On the faculty of Harvard Medical School for 25 years, he directed addiction research at Massachusetts General Hospital and was an investigator in the NIDA Cocaine Collaborative Study, NIAAA’s COMBINE Study and NIDA’s Clinical Trials Network. From 2004-13, Dr. Gastfriend was Vice President for Scientific Communications at Alkermes, Inc., where he supported gaining FDA approval of extended-release naltrexone (VIVITROL®) for the treatment of alcohol and opioid dependence and directed scientific publications and presentations on clinical, justice systems, and health economic research in addiction. He has also served as Senior Research Scientist and CEO at the Treatment Research Institute of Philadelphia.
His research led most U.S. states to endorse the American Society of Addiction Medicine (ASAM) Criteria. His 150 scientific publications include the books The ASAM Criteria and Addiction Treatment Matching. The algorithms he developed for ASAM CONTINUUM – The ASAM Criteria Decision Engine® and ASAM’s CO-Triage® tools are being adopted nationwide.
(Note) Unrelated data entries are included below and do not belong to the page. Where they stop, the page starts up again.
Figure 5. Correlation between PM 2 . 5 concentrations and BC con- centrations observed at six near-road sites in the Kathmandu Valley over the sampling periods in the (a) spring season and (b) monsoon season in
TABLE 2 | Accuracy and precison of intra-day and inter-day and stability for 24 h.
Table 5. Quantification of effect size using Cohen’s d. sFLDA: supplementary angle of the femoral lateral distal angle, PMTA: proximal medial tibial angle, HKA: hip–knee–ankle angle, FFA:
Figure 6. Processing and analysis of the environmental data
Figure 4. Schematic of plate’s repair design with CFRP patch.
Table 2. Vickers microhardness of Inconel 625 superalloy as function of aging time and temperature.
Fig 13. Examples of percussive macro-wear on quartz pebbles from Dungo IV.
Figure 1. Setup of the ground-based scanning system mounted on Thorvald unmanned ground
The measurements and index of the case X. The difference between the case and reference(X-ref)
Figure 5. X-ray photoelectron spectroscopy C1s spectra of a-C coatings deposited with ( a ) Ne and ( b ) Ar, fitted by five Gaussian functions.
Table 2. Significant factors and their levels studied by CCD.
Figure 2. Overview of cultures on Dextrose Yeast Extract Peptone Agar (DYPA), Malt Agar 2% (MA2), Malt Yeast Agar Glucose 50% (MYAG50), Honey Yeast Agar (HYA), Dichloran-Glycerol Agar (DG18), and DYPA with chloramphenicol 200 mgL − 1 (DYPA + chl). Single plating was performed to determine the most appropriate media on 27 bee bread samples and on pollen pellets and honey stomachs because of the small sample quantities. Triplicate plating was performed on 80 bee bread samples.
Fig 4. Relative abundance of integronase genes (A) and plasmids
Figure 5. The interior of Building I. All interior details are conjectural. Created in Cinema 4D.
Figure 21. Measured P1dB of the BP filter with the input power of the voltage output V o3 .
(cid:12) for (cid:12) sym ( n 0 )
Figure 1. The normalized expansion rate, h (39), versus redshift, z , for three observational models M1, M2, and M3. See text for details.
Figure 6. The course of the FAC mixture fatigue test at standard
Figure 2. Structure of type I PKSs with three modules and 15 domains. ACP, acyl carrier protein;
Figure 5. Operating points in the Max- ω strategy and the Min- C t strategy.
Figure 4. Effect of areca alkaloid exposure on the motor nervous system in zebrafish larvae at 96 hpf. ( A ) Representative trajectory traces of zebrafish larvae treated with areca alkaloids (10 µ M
He is a Distinguished Fellow of ASAM and the 2012 recipient of ASAM’s McGovern Award and Lecture for contributions to addiction treatment and society.
In 2016, he co-founded DynamiCare Health, a nationally-scalable technology for delivering Contingency Management and predictive analytics, with four grants from the NIH and support from the states of Massachusetts, Ohio, and Vermont. The system has won Anthem Health Care's Platinum Award, the Commonwealth of Massachusetts' MassChallenge accelerator competition, Governor John Kasich's $1 million Ohio Opioid Technology Challenge, Harvard Business School's New Ventures Global Grand Prize, and the New York Times Good Tech Award. He has consulted to the national governments of Belgium, China, Iceland, Israel, Norway, Russia, and the U.S.